- [What to do] Report every line of the records that includes the word "amet".

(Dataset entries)
* * * * * * * * *
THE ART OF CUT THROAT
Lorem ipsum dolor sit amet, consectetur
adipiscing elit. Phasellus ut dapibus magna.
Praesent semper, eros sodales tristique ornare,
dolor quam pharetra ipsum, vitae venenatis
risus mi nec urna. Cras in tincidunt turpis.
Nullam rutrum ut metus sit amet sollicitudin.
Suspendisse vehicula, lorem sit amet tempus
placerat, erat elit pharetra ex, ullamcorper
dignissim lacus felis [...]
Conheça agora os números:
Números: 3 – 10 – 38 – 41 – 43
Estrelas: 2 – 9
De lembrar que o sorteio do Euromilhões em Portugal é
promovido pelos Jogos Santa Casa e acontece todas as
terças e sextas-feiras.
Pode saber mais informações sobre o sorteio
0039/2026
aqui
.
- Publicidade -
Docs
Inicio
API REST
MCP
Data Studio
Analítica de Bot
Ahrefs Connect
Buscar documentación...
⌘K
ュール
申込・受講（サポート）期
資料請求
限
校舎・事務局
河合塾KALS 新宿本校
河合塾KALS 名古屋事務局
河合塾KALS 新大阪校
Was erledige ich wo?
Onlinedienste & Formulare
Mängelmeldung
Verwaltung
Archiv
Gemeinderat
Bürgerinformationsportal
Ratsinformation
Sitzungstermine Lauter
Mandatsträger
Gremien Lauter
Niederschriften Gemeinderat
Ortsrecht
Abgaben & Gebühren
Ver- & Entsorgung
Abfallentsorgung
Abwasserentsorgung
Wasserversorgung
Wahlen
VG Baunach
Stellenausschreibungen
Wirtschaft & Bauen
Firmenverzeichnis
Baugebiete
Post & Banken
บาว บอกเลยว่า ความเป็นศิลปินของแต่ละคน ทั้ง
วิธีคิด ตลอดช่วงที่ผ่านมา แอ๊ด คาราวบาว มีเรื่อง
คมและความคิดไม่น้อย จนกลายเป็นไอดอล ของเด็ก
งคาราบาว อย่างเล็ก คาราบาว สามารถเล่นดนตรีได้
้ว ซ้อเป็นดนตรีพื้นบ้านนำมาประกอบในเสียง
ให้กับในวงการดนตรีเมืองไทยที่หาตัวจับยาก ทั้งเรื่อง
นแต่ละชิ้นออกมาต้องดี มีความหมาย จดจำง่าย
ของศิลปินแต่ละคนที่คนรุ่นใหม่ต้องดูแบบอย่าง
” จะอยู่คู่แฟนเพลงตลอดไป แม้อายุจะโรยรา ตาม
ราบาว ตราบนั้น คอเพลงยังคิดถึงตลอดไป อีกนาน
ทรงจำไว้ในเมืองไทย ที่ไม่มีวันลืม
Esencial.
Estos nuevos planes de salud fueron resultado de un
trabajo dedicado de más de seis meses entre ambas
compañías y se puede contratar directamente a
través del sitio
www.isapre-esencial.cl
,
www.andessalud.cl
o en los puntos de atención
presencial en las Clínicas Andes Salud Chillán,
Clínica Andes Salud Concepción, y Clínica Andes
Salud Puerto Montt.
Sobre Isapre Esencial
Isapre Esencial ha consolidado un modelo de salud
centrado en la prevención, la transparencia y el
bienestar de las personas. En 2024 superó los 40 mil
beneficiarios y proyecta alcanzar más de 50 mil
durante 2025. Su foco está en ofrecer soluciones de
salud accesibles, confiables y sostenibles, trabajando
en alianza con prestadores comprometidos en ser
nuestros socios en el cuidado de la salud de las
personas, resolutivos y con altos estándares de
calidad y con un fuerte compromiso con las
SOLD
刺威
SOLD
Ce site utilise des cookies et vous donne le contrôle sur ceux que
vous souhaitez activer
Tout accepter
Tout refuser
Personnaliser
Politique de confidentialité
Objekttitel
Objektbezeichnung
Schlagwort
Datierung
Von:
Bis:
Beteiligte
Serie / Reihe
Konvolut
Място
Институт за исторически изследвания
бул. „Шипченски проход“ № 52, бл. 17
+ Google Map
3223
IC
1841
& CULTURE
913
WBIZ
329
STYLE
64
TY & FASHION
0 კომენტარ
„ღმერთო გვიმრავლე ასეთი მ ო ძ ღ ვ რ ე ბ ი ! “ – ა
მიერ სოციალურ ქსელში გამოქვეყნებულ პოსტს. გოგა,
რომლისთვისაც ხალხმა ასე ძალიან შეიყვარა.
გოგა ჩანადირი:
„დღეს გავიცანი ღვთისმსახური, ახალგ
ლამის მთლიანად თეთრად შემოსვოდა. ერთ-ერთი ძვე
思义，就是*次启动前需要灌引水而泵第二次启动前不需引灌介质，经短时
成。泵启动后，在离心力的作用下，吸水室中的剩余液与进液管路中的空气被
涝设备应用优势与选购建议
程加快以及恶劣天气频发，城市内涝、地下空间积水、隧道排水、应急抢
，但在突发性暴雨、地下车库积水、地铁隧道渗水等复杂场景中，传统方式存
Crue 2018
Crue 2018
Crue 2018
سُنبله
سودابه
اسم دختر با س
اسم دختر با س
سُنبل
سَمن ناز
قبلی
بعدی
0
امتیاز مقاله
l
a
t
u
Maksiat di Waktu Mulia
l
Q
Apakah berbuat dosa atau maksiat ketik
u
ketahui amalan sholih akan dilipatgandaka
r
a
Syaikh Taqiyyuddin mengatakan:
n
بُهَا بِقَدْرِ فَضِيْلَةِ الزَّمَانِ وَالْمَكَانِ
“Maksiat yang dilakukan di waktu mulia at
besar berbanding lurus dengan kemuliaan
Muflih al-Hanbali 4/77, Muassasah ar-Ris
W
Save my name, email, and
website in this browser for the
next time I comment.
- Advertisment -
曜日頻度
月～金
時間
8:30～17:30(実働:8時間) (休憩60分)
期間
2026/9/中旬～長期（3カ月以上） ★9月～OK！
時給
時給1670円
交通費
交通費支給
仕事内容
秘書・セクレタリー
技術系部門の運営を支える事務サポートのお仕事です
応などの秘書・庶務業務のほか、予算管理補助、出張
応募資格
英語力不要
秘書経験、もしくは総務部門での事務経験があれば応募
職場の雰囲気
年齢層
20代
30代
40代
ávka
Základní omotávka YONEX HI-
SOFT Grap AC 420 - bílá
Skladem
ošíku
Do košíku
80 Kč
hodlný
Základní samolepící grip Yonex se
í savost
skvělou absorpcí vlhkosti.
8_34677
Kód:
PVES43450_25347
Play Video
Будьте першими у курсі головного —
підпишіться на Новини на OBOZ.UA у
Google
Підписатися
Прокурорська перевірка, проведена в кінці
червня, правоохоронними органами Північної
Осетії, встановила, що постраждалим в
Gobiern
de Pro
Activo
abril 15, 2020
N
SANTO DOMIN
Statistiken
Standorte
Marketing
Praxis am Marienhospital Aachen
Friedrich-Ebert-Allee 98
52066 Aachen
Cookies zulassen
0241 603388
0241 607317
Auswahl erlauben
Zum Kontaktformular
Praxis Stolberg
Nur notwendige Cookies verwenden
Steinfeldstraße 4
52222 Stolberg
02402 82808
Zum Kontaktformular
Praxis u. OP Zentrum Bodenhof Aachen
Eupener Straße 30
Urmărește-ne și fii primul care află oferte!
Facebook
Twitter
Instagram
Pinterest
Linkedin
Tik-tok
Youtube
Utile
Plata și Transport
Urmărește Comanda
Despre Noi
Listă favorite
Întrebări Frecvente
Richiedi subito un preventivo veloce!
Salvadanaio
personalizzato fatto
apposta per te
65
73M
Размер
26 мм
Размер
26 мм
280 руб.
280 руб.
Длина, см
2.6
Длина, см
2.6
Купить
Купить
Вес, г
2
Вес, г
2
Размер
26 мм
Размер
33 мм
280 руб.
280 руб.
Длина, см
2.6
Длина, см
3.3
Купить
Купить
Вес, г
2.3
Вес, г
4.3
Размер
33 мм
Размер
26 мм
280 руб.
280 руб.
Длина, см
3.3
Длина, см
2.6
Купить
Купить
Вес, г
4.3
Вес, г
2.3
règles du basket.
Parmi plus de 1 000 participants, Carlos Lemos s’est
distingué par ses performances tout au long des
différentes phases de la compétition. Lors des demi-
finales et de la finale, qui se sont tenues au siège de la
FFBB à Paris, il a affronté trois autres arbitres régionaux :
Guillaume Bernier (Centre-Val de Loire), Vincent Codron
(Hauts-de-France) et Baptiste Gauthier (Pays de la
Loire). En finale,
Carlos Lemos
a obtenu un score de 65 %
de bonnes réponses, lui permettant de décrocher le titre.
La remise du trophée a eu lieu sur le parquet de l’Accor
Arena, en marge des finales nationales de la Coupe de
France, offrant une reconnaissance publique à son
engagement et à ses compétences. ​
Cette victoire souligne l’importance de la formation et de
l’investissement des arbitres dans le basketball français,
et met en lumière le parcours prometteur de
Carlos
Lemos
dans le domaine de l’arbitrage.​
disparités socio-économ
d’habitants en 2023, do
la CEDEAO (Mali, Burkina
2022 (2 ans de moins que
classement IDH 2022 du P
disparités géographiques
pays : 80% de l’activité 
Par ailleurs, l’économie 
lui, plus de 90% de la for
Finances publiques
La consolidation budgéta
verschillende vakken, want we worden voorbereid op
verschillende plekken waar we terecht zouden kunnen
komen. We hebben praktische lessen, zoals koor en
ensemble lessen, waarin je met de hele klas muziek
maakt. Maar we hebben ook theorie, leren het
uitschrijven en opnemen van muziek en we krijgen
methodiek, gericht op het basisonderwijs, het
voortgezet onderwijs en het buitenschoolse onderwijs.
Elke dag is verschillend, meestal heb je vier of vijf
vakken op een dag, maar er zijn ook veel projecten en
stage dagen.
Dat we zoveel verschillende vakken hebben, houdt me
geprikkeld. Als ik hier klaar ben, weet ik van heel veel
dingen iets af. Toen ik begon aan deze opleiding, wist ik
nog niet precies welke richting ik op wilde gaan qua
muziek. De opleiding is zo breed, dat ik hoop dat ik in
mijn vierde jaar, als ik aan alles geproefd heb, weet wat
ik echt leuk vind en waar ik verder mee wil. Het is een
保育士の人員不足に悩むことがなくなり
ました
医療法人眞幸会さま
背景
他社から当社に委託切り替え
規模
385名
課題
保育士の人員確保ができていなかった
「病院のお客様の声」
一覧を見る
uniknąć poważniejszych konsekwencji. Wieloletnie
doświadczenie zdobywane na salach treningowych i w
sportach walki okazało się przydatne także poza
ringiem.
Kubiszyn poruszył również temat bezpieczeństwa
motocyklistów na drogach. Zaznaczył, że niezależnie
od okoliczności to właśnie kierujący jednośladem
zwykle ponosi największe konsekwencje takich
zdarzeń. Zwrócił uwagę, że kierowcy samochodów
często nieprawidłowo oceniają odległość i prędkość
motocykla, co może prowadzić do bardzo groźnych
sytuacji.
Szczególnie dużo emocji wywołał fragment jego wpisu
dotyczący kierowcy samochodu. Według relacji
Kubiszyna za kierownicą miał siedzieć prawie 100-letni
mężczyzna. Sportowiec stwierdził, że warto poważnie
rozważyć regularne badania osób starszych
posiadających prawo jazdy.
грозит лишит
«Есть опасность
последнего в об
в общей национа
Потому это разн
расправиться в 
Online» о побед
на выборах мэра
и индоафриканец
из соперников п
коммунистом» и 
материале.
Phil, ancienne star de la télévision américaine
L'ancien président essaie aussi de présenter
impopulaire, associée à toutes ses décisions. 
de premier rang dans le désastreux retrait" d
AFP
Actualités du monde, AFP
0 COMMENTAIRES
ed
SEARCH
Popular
* * * * * * * * *
- [Solution]
Lorem ipsum dolor sit amet, consectetur
Nullam rutrum ut metus sit amet sollicitudin.
Suspendisse vehicula, lorem sit amet tempus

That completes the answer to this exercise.